Repeat the data exactly as given below, dropping every picture.

[[ MATERIAL PROVIDED open ]]

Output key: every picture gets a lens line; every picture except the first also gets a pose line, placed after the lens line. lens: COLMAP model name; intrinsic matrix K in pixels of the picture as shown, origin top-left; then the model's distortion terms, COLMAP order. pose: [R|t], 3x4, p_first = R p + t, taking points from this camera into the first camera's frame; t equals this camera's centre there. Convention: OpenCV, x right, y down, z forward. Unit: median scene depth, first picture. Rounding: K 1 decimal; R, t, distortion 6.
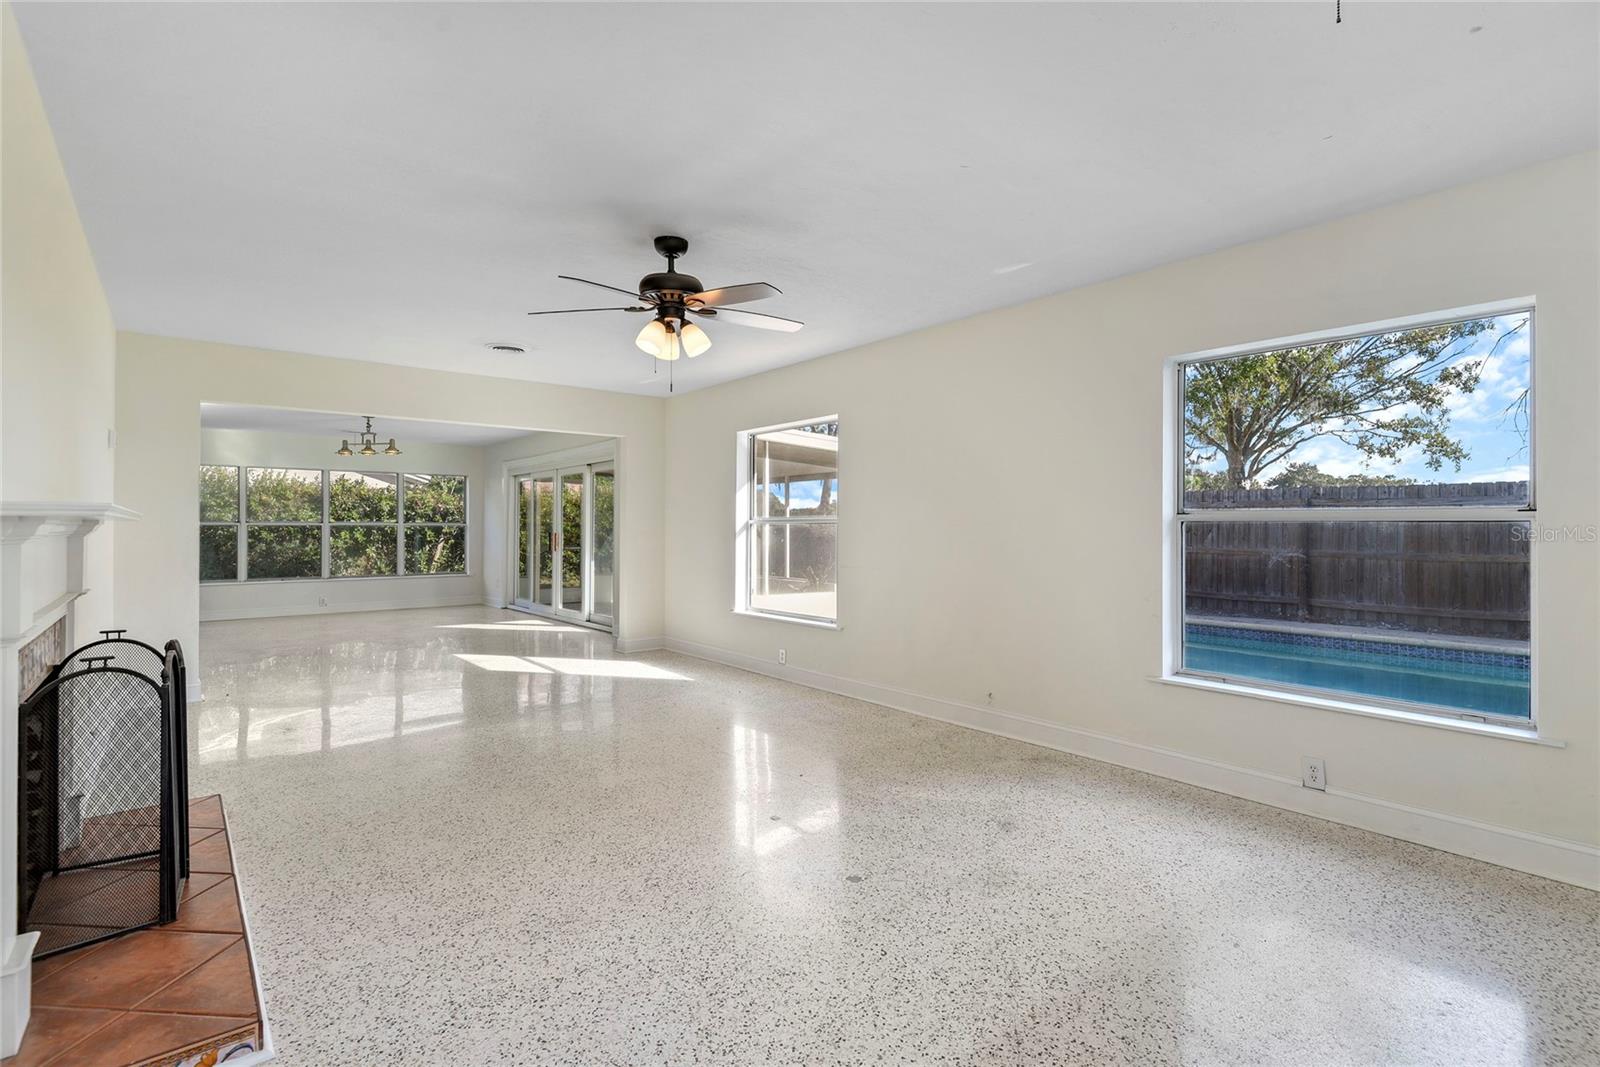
lens RADIAL K [[759.9, 0, 809.6], [0, 759.9, 521.2], [0, 0, 1]] dist [0.015533, -0.003289]
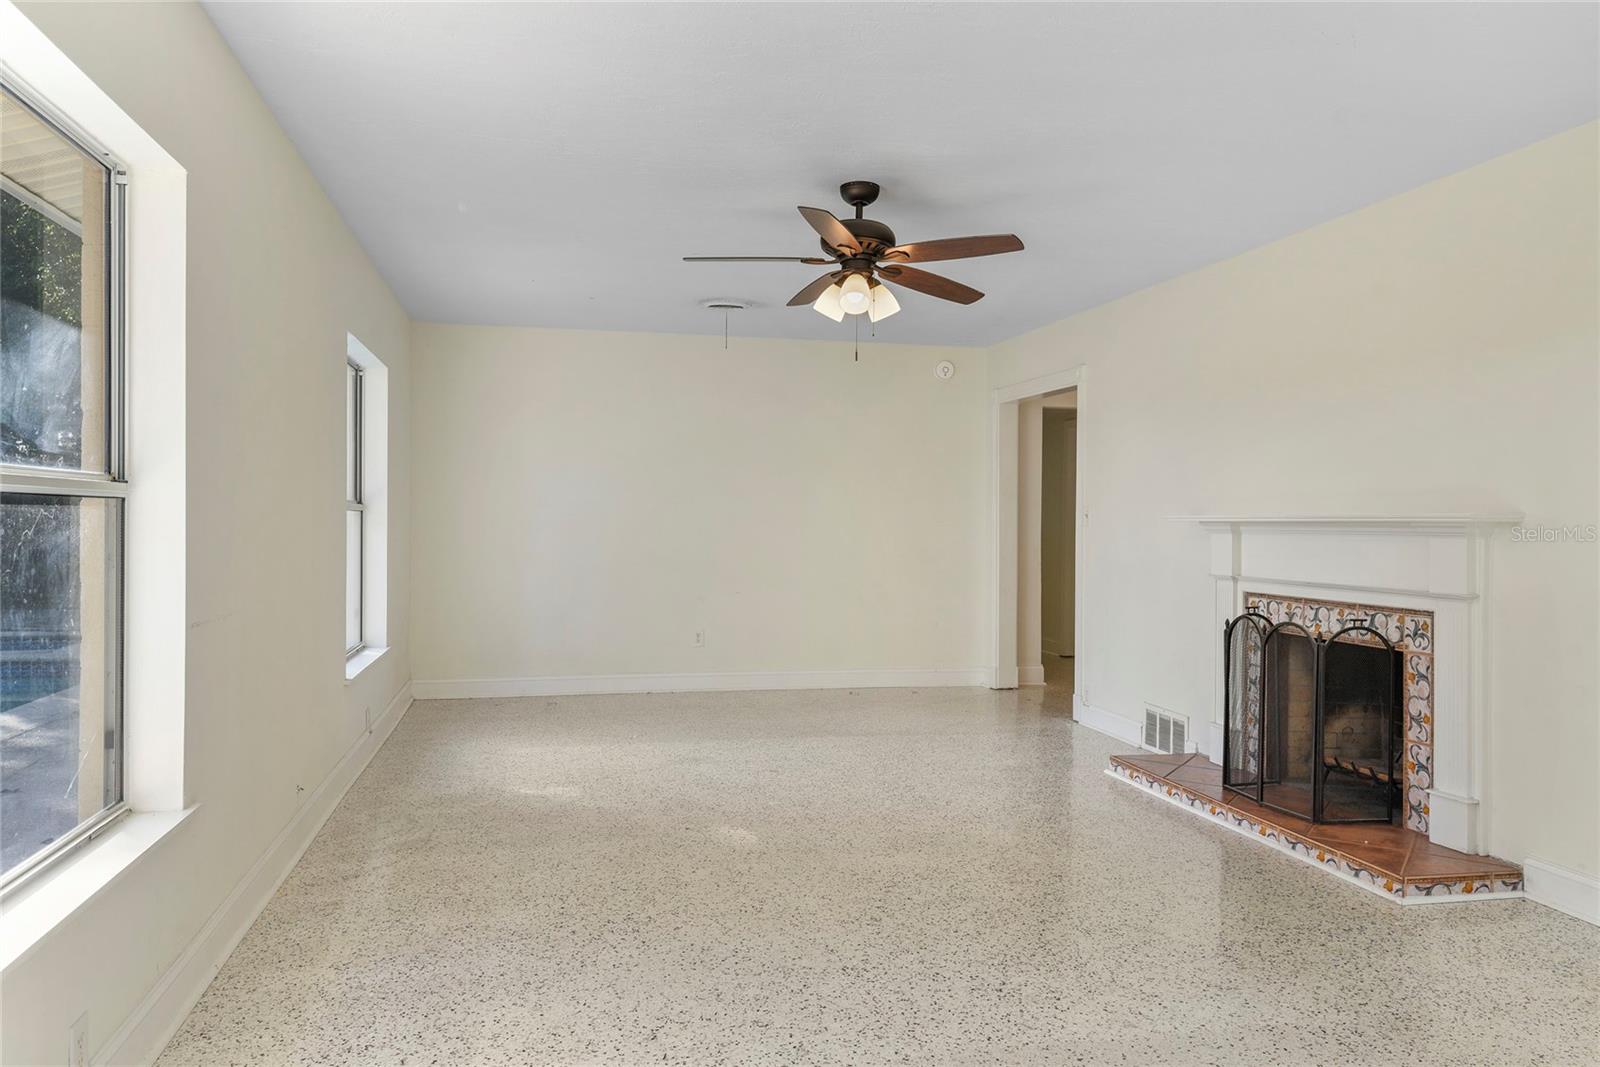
lens RADIAL K [[1179.9, 0, 791.6], [0, 1179.9, 518.4], [0, 0, 1]] dist [0.025875, -0.019969]
pose [[-0.889771, -0.010433, 0.456288, -0.250528], [-0.016588, 0.999817, -0.009486, 0.006342], [-0.456106, -0.016009, -0.889781, 0.766687]]
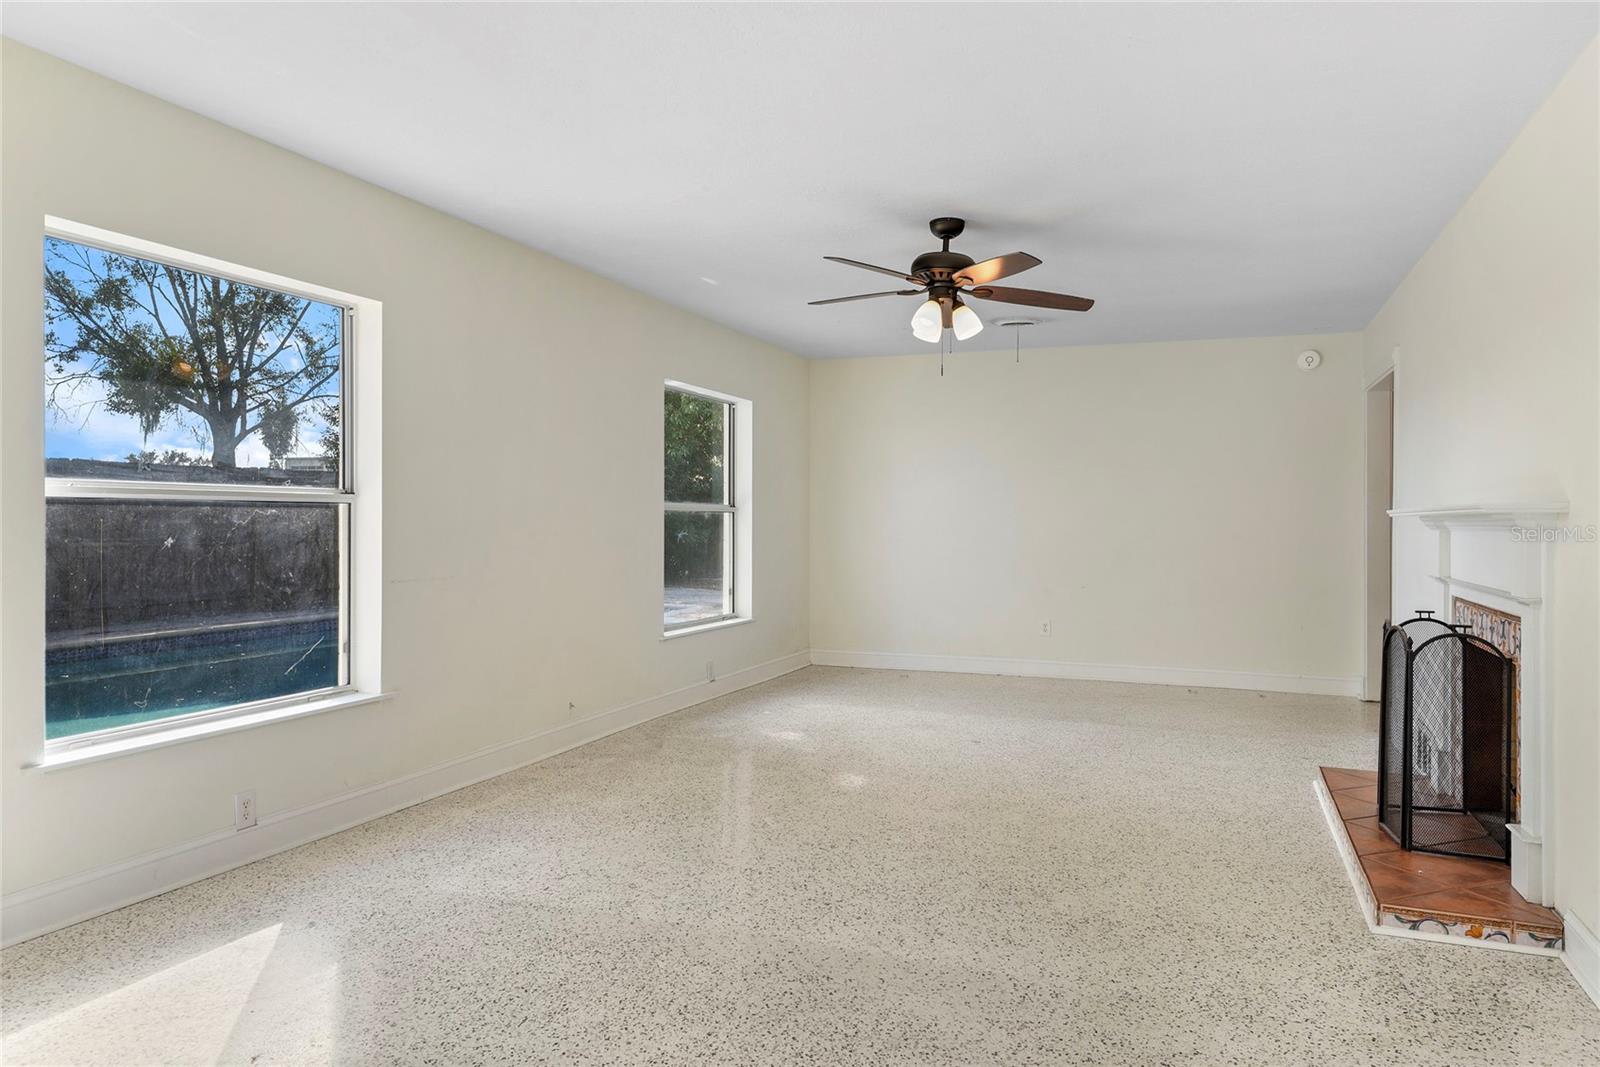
lens RADIAL K [[1116.4, 0, 773.6], [0, 1116.4, 527.3], [0, 0, 1]] dist [0.027012, -0.010356]
pose [[-0.480296, -0.013883, 0.876996, -0.459422], [-0.016704, 0.999838, 0.006679, 0.005022], [-0.876947, -0.011442, -0.480451, 0.649652]]
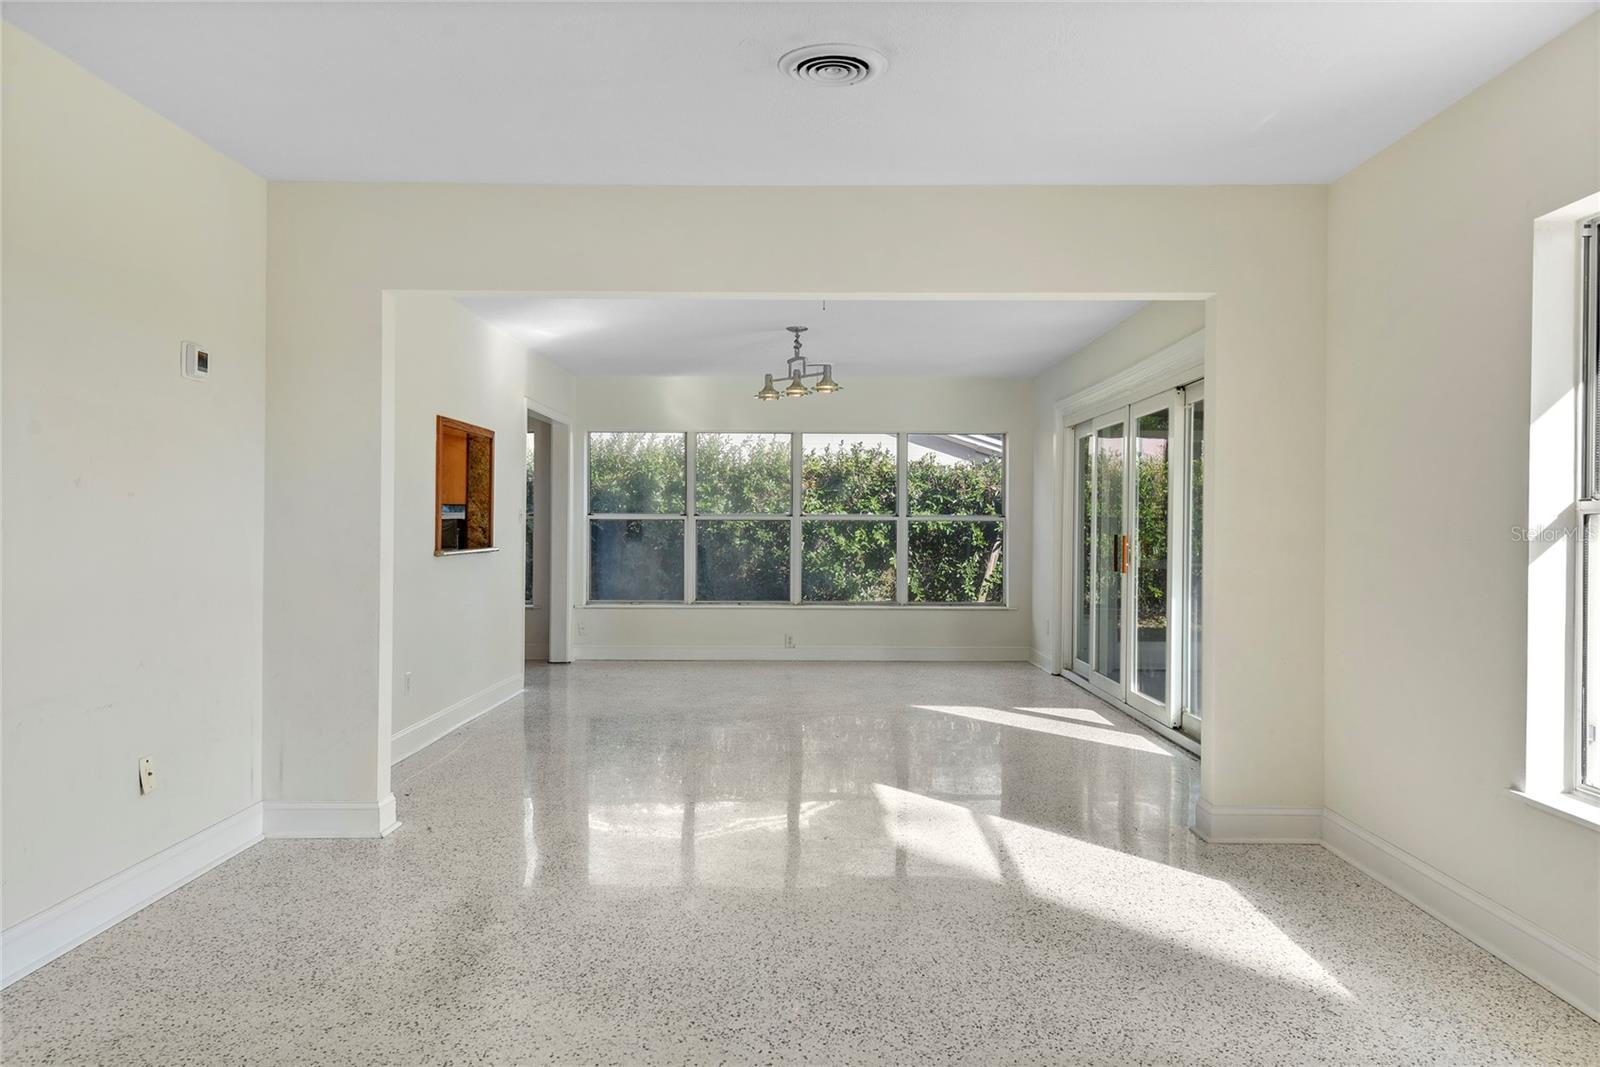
lens RADIAL K [[1179.9, 0, 806.6], [0, 1179.9, 521.7], [0, 0, 1]] dist [0.025875, -0.019969]
pose [[0.771852, 0.002546, -0.635798, -0.010078], [0.000521, 0.999989, 0.004637, 0.002557], [0.635802, -0.003910, 0.771842, 0.291387]]
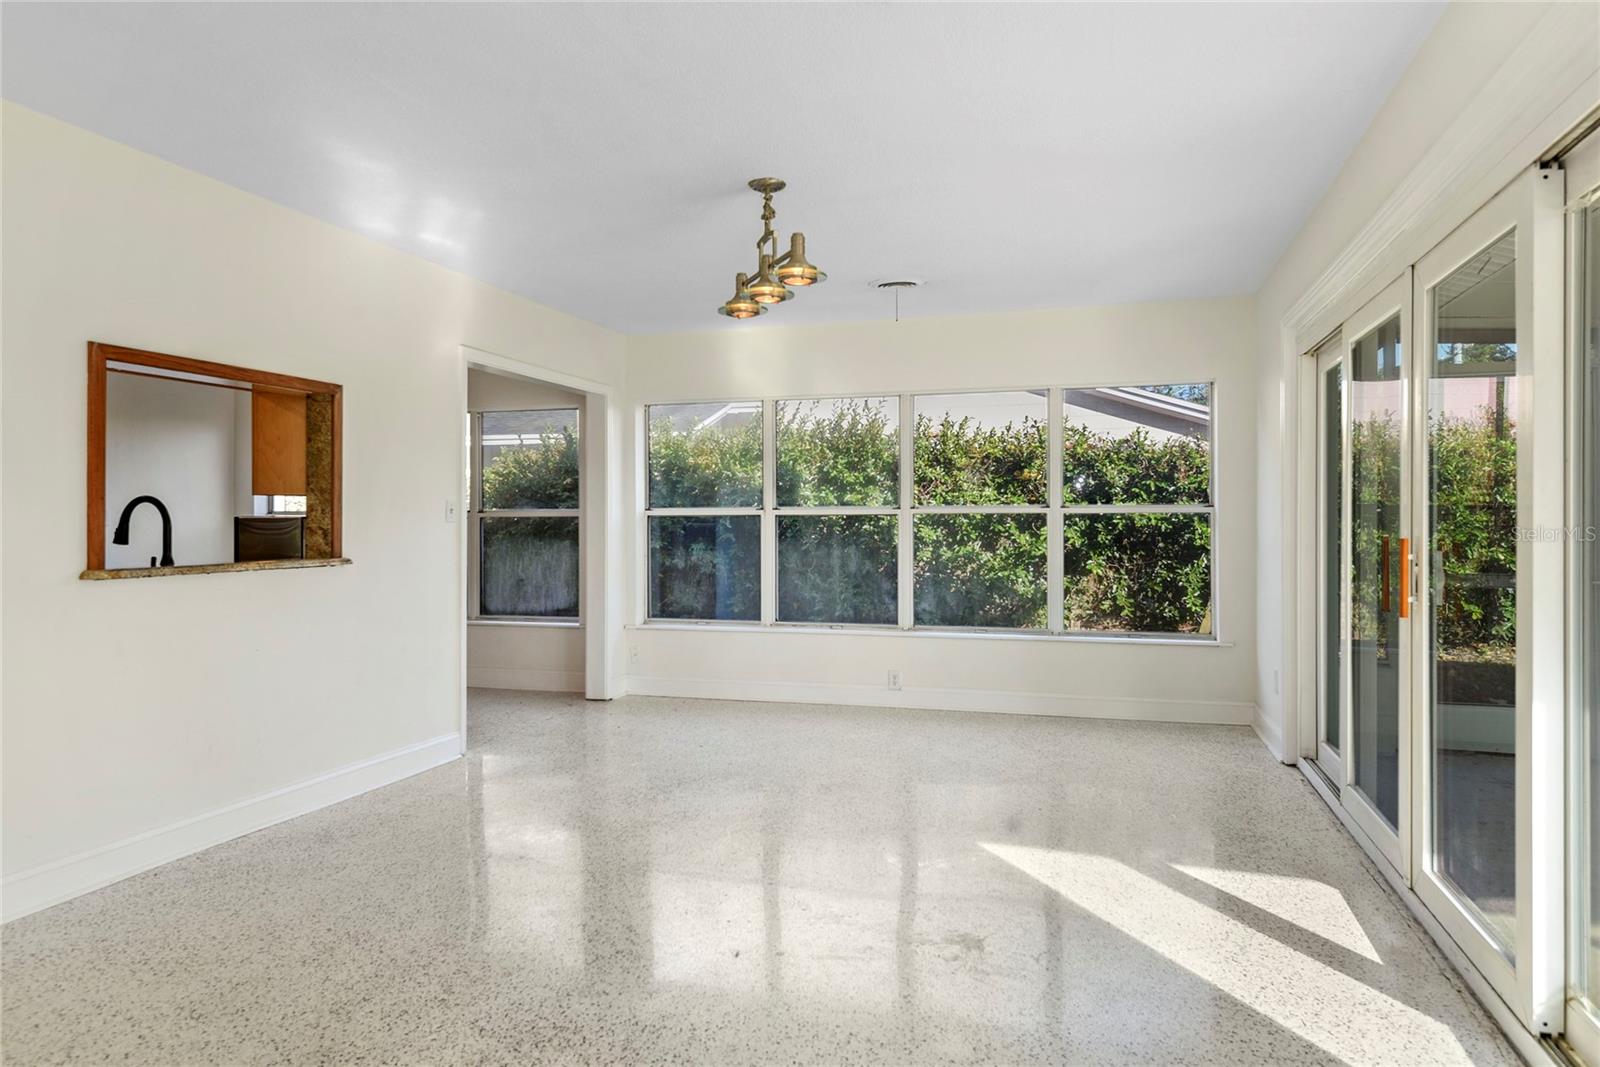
lens RADIAL K [[1028.5, 0, 792.1], [0, 1028.5, 516.2], [0, 0, 1]] dist [0.015714, -0.002732]
pose [[0.556201, -0.005098, -0.831032, -0.178818], [0.010350, 0.999946, 0.000793, 0.006229], [0.830983, -0.009042, 0.556224, 0.682522]]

[[ MATERIAL PROVIDED closed ]]

EXERCISE ANSWER =
Output key: every picture gets a lens line; every picture except the first also gets a pose line, placed after the lens line. lens: COLMAP model name; intrinsic matrix K in pixels of the picture as shown, origin top-left; then the model's distortion terms, COLMAP order. pose: [R|t], 3x4, p_first = R p + t, taking points from this camera into the first camera's frame; t equals this camera's centre there. Convention: OpenCV, x right, y down, z forward. Unit: median scene depth, first picture. Rounding: K 1 decimal; R, t, distortion 6.
lens RADIAL K [[759.9, 0, 809.6], [0, 759.9, 521.2], [0, 0, 1]] dist [0.015533, -0.003289]
lens RADIAL K [[1179.9, 0, 791.6], [0, 1179.9, 518.4], [0, 0, 1]] dist [0.025875, -0.019969]
pose [[-0.889771, -0.010433, 0.456288, -0.250528], [-0.016588, 0.999817, -0.009486, 0.006342], [-0.456106, -0.016009, -0.889781, 0.766687]]
lens RADIAL K [[1116.4, 0, 773.6], [0, 1116.4, 527.3], [0, 0, 1]] dist [0.027012, -0.010356]
pose [[-0.480296, -0.013883, 0.876996, -0.459422], [-0.016704, 0.999838, 0.006679, 0.005022], [-0.876947, -0.011442, -0.480451, 0.649652]]
lens RADIAL K [[1179.9, 0, 806.6], [0, 1179.9, 521.7], [0, 0, 1]] dist [0.025875, -0.019969]
pose [[0.771852, 0.002546, -0.635798, -0.010078], [0.000521, 0.999989, 0.004637, 0.002557], [0.635802, -0.003910, 0.771842, 0.291387]]
lens RADIAL K [[1028.5, 0, 792.1], [0, 1028.5, 516.2], [0, 0, 1]] dist [0.015714, -0.002732]
pose [[0.556201, -0.005098, -0.831032, -0.178818], [0.010350, 0.999946, 0.000793, 0.006229], [0.830983, -0.009042, 0.556224, 0.682522]]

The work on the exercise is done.